WHAT THIS TASK INVOLVES:
Restate the data that follows exactly as it stands, beginning with the first line and ending with the line that contains "folder called Raw".

━━━━━ DATA RECORDS ━━━━━

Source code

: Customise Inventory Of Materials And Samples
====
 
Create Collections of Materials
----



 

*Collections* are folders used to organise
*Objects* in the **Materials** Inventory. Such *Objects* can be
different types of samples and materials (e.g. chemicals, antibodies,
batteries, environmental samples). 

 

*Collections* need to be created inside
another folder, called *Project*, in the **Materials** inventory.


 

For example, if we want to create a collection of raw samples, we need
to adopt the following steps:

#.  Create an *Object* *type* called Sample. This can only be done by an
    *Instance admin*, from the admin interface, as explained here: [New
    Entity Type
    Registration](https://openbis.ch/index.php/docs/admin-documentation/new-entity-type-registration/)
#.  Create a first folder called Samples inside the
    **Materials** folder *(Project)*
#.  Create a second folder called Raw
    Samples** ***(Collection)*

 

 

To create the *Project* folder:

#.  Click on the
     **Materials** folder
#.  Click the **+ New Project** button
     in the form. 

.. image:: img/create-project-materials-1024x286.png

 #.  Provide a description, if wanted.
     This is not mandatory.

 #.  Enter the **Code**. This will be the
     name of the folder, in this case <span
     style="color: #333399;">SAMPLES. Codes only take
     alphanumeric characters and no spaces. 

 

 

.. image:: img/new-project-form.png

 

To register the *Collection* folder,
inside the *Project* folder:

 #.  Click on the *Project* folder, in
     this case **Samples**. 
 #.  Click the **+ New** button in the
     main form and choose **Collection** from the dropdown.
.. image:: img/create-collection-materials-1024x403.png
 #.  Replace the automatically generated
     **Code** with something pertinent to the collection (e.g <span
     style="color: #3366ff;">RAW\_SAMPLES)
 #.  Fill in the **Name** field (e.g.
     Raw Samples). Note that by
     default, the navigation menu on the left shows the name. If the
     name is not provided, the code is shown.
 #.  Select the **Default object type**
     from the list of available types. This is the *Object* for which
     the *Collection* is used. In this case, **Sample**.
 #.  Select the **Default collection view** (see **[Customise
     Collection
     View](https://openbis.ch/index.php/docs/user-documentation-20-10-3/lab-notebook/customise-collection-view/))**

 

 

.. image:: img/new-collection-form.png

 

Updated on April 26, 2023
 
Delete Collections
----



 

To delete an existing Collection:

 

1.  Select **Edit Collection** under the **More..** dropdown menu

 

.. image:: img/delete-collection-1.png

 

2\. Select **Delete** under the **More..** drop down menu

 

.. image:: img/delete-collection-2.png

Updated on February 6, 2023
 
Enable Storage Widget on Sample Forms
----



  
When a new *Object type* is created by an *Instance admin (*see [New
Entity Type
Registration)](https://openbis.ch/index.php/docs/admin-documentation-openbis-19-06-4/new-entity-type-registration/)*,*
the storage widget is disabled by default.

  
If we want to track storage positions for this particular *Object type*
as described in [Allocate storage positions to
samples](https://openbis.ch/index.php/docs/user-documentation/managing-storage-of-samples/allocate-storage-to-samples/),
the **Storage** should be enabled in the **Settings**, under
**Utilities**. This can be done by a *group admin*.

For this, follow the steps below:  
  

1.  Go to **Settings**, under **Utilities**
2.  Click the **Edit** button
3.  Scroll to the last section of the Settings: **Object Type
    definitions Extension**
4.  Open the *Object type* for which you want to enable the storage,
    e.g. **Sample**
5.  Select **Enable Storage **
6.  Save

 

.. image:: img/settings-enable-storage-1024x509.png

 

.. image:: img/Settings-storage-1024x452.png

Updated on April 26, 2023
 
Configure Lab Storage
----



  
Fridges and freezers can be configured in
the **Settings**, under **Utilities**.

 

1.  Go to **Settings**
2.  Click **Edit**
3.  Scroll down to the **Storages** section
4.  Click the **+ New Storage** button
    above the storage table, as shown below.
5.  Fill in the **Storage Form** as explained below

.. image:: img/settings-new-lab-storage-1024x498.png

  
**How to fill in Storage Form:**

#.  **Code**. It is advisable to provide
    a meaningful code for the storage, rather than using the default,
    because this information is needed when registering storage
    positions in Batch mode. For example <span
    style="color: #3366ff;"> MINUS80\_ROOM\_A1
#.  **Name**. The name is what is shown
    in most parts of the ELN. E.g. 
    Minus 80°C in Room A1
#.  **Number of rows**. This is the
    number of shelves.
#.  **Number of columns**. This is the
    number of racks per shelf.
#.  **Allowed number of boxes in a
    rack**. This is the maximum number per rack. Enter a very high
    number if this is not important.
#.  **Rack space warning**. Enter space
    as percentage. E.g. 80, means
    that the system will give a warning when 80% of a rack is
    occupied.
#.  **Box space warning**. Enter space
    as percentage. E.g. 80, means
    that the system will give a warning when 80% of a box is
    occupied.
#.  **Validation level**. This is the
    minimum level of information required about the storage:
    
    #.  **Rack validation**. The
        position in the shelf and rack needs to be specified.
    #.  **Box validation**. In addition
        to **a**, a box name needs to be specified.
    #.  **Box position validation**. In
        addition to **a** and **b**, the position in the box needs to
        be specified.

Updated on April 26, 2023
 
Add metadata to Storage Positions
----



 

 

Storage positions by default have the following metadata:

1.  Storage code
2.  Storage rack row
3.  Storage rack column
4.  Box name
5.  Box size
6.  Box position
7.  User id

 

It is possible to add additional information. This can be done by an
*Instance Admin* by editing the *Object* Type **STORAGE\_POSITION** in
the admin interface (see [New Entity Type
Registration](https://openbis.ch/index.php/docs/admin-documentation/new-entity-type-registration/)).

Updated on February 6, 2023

━━━━━

FINAL ANSWER:
Source code

: Customise Inventory Of Materials And Samples
====
 
Create Collections of Materials
----



 

*Collections* are folders used to organise
*Objects* in the **Materials** Inventory. Such *Objects* can be
different types of samples and materials (e.g. chemicals, antibodies,
batteries, environmental samples). 

 

*Collections* need to be created inside
another folder, called *Project*, in the **Materials** inventory.


 

For example, if we want to create a collection of raw samples, we need
to adopt the following steps:

#.  Create an *Object* *type* called Sample. This can only be done by an
    *Instance admin*, from the admin interface, as explained here: [New
    Entity Type
    Registration](https://openbis.ch/index.php/docs/admin-documentation/new-entity-type-registration/)
#.  Create a first folder called Samples inside the
    **Materials** folder *(Project)*
#.  Create a second folder called Raw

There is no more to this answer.